Постепенно становилось ясно, что литературу в целом он рассматривает исключительно с точки зрения кулинарной. Гоголя он признавал, скажем, гением только потому, что тот описал галушки в сметане — блюдо явно не русского происхождения, поскольку Украина была ополячена, а Польша давно озападнела. Марселя Пруста он ценил исключительно за описание утраченного времени в поисках французской спаржи, брюссельской капусты, артишоков и тому подобной экзотики, которая существовала лишь по ту сторону Свана, а по эту сторону железного занавеса была сплошным прустианством, а не овощем. В том же духе он относился и к историческим фигурам и политическим деятелям. Он был готов простить Сталину сталинский террор за то, что тот придал государственный статус грузинской кухне. Хрущев же заслуживал одобрения тем, что завез из Америки идею молока в пакетиках и консервированной кукурузы. Но осуждал Петра Первого за то, что тот привил русскому народу привычку к куренью табака. И тут же приводил примеры дикости на Руси, где все — от пищи до орфографии — вводилось насильственным образом: как, скажем, указ императрицы Екатерины, согласно которому население должно было питаться картошкой в обязательном порядке в виду экономической выгоды этого новооткрытого земного плода. "А сколько нашего тупого народу из-за этого указа передохло?" — злорадно спрашивал Костя. И извещал ошалевшую от этих рассказов Клио, как недалекие славяне в страхе перед имперским повелением в срочном порядке засадили все поля картофелем, и с первым же урожаем десятки тысяч из них перемерли от отравления: они жрали ботву — клубни им не пришло в голову выкапывать — а ботва, как известно, вырабатывает яды пострашнее мышьяка.

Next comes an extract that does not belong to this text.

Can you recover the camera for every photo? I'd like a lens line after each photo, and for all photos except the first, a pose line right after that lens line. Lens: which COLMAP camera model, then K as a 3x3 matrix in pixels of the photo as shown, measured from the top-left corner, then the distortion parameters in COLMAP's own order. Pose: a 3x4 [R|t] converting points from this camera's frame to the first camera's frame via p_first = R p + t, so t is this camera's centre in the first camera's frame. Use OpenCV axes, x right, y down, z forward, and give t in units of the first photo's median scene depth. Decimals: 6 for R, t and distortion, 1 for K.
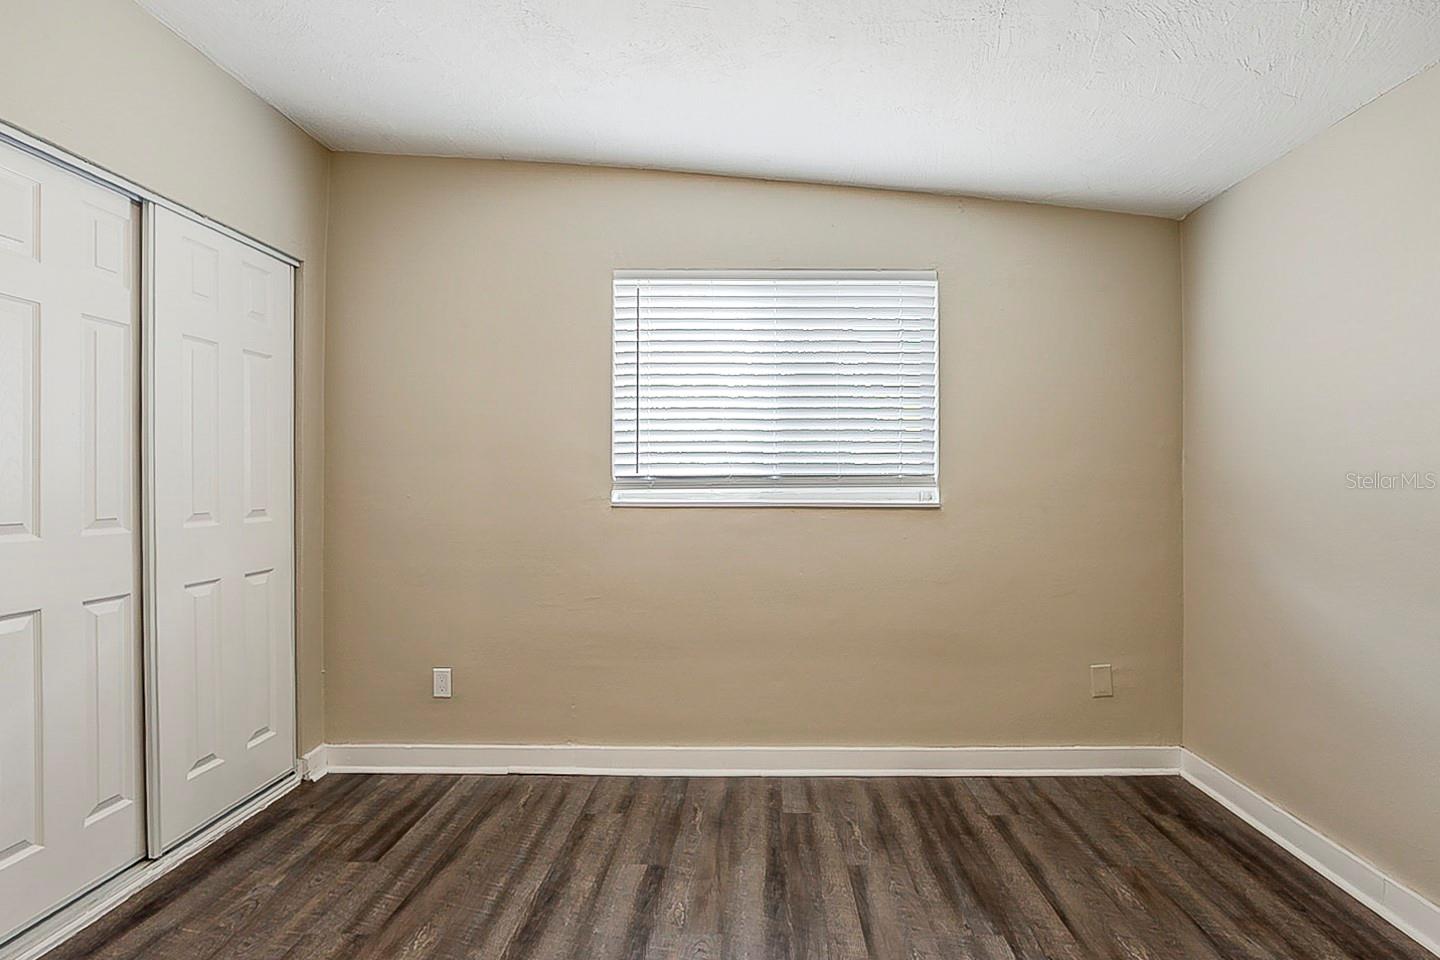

От месяца к месяцу их знакомства Костины истории становились все жутче и жутче. Где он их выискивал — трудно сказать, и постороннему иногда казалось, что порой они имели слабое отношение к кулинарии, как, скажем, жуткая история из газеты "Правда" 20-х годов; эту газету он откопал у старьевщика и зачитывал ее при всех удобных случаях, даже повесил ее в конце концов над кушеткой в рамочке:
"7 апреля 1922
Появление старика-еврея Гиндина на Лубянской, а затем на Театральной площади с тремя детскими трупиками породило массу провокационных толков.
Народный суд решил положить этим толкам конец, поставив дело на следующий же день, 5 апреля, на публичное судебное рассмотрение. У дверей Политехнического музея задолго до 4 часов большая толпа — тут и рабочие в засаленных куртках, красноармейцы, "божьи старушки", интеллигентные дамы и девицы, бабы с лотками папирос. Разбились по кучкам и читают газетные сообщения о "мертвом деле". Быстро забивается огромная аудитория и хоры. Терпеливо ждут.
Уже явились эксперты — проф.Слетов и Манаков и раввин Мазе, вызванные на суд по телефону.
К 8 часам следствие закончено, обвинение предъявлено подсудимым.
А вот и первый подсудимый — Гиндин. Старый, ветхий, чуть передвигает ноги старик. На седых встрепанных волосах рваная шапчонка. В крючковатых пальцах жилистых рук листок обвинения.